Real-Time Interactions Between Human Controllers and Remote Devices in Metaverse
Kan Chen, Zhen Meng, Xiangmin Xu, Changyang She, Philip G. Zhao
TL;DR
The paper tackles real-time interactions between human controllers and remote devices in the Metaverse by introducing a dual-paceted prediction framework that separately handles rendering and real-world control. A two-step human-in-the-loop DRL approach dynamically adjusts prediction horizons to balance rendering quality and control responsiveness, aided by expert policy guidance. A prototype demonstrates substantial reductions in Motion-To-Photon latency and RMSE across the operator, virtual model, and remote device, withMetrics improving from a PPO baseline to a significantly better performance after human-in-the-loop refinement. The results highlight the practical viability of decoupled virtual modeling, predictive control, and DRL-driven horizon adaptation for immersive, low-latency metaverse teleoperation and digital-twin applications.
Abstract
Supporting real-time interactions between human controllers and remote devices remains a challenging goal in the Metaverse due to the stringent requirements on computing workload, communication throughput, and round-trip latency. In this paper, we establish a novel framework for real-time interactions through the virtual models in the Metaverse. Specifically, we jointly predict the motion of the human controller for 1) proactive rendering in the Metaverse and 2) generating control commands to the real-world remote device in advance. The virtual model is decoupled into two components for rendering and control, respectively.
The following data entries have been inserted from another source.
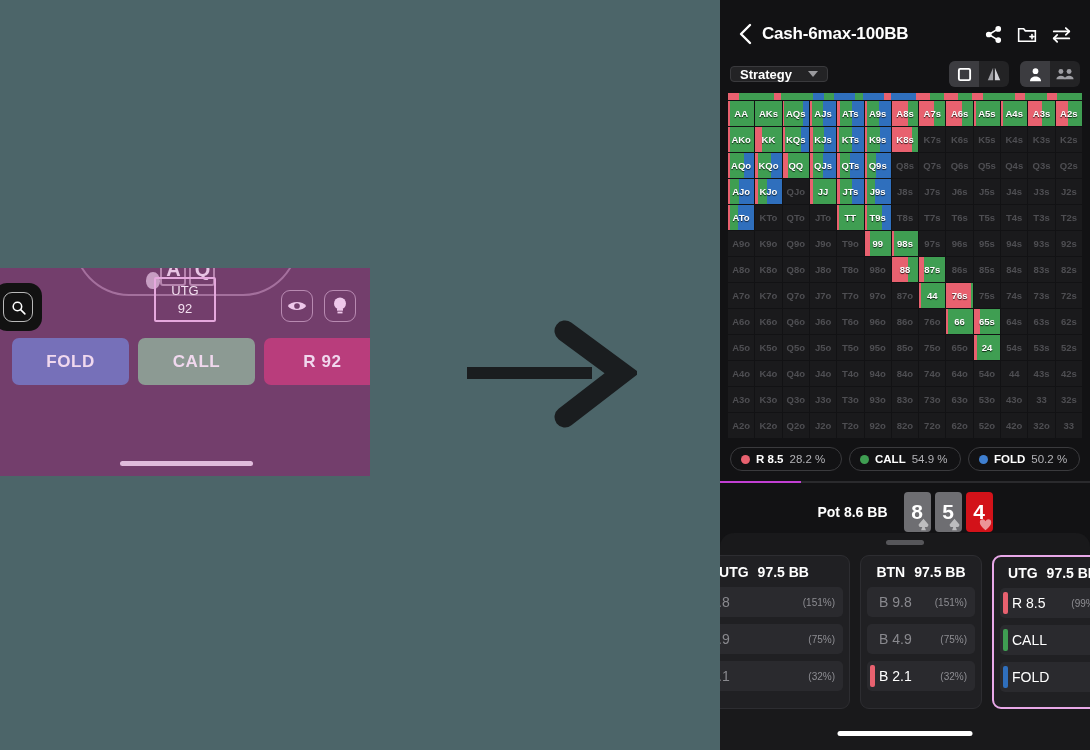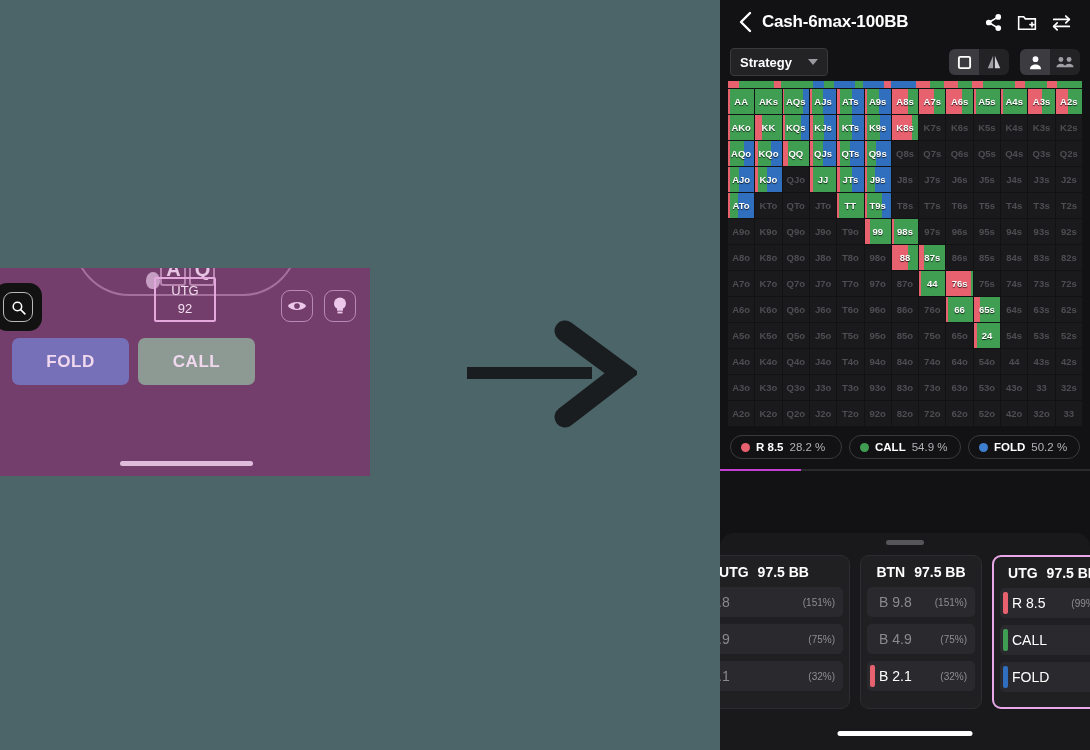--- a/index.html
+++ b/index.html
@@ -74,33 +74,33 @@
 
   
   #arrow { position: absolute; left: 462px; top: 315px; }
 
   
   #right-panel {
     position: absolute; left: 720px; top: 0; width: 370px; height: 750px;
     background: #121214; color: #fff; overflow: hidden;
   }
   .topbar {
-    height: 44px; display: flex; align-items: center; gap: 0; padding: 0 12px;
+    height: 44px; display: flex; align-items: center; gap: 0; padding: 0 12px; margin-top: 12px;
   }
   .back-chevron { width: 26px; display:flex; align-items:center; justify-content:center; }
   .topbar-title {
     font-size: 17px; font-weight: bold; margin-left: 4px; flex: 1;
     letter-spacing: -.2px;
   }
   .topbar-icon { width: 34px; display: flex; align-items: center; justify-content: center; }
 
   .toolbar { height: 36px; display: flex; align-items: center; padding: 0 10px; gap: 6px; }
   .strategy-select {
     background: #232325; border: 1px solid #3a3a3d; border-radius: 4px;
-    height: 28px; padding: 0 9px; display: flex; align-items: center; gap: 16px;
+    height: 16px; padding: 0 9px; display: flex; align-items: center; gap: 16px;
     font-size: 13px; font-weight: bold;
   }
   .caret { width: 0; height: 0; border-left: 5px solid transparent;
            border-right: 5px solid transparent; border-top: 6px solid #9a9a9e; }
   .toolbar-spacer { flex: 1; }
   .seg-group { display: flex; background: #232325; border-radius: 6px; overflow: hidden; margin-left: 5px; }
   .seg {
     width: 30px; height: 26px; display: flex; align-items: center; justify-content: center;
   }
   .seg.active { background: #3c3c40; }
@@ -220,20 +220,23 @@
       <rect x="5.5" y="15.6" width="5" height="1.8" fill="#eec8ea"></rect>
     </svg>
   </div>
 
   <div class="act-grid">
       <div class="act-btn" style="background: rgb(118, 112, 185);">
         <span>FOLD</span>
       </div>
       <div class="act-btn" style="background: rgb(140, 154, 147);">
         <span>CALL</span>
+      </div>
+      <div class="act-btn" style="background: rgb(185, 61, 124);">
+        <span>R 92</span>
       </div>
     </div>
 
   <div class="home-bar-left"></div>
 </div>
 
 <svg id="arrow" width="175" height="120" viewBox="0 0 175 120">
   <path d="M5 52 L130 52 L130 64 L5 64 Z" fill="#1a1d1f"></path>
   <path d="M103 16 L160 58 L103 102" fill="none" stroke="#1a1d1f" stroke-width="21" stroke-linecap="round" stroke-linejoin="miter"></path>
 </svg>
@@ -1049,20 +1052,43 @@
         <span class="dot" style="background: rgb(63, 127, 208);"></span>
         <span class="nm">FOLD</span>
         <span class="pct">50.2 %</span>
       </div>
     </div>
 
   <div class="progress-track">
     <div class="progress-fill" id="progress-fill" style="width: 22%; background: rgb(194, 63, 212);"></div>
   </div>
 
+  <div class="pot-row">
+    <div class="pot-label">Pot 8.6 BB</div>
+    <div class="board" id="board">
+        <div class="bcard" style="background: rgb(110, 110, 114);">
+          <span>8</span>
+          <svg width="13" height="13" viewBox="0 0 16 16" style="position: absolute; right: 1px; bottom: 1px; opacity: 0.55;">
+            <path fill="#fff" d="M8 1 L14 8 Q14 12 9.5 11 L11 15 L5 15 L6.5 11 Q2 12 2 8 Z"></path>
+          </svg>
+        </div>
+        <div class="bcard" style="background: rgb(110, 110, 114);">
+          <span>5</span>
+          <svg width="13" height="13" viewBox="0 0 16 16" style="position: absolute; right: 1px; bottom: 1px; opacity: 0.55;">
+            <path fill="#fff" d="M8 1 L14 8 Q14 12 9.5 11 L11 15 L5 15 L6.5 11 Q2 12 2 8 Z"></path>
+          </svg>
+        </div>
+        <div class="bcard" style="background: rgb(211, 18, 25);">
+          <span>4</span>
+          <svg width="13" height="13" viewBox="0 0 16 16" style="position: absolute; right: 1px; bottom: 1px; opacity: 0.55;">
+            <path fill="#fff" d="M8 15 Q1 9.5 1 5.5 Q1 1.5 4.6 1.5 Q7 1.5 8 4 Q9 1.5 11.4 1.5 Q15 1.5 15 5.5 Q15 9.5 8 15Z"></path>
+          </svg>
+        </div>
+      </div>
+  </div>
 
   <div class="sheet">
     <div class="grabber"></div>
     <div class="cols" id="cols">
         <div class="col first">
           <div class="col-head">
             <span>UTG</span>
             <span>97.5 BB</span>
           </div>
           <div class="opt muted">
To dynamically adjust the prediction horizons for rendering and control, we develop a two-step human-in-the-loop continuous reinforcement learning approach and use an expert policy to improve the training efficiency. An experimental prototype is built to verify our algorithm with different communication latencies. Compared with the baseline policy without prediction, our proposed method can reduce 1) the Motion-To-Photon (MTP) latency between human motion and rendering feedback and 2) the root mean squared error (RMSE) between human motion and real-world remote devices significantly.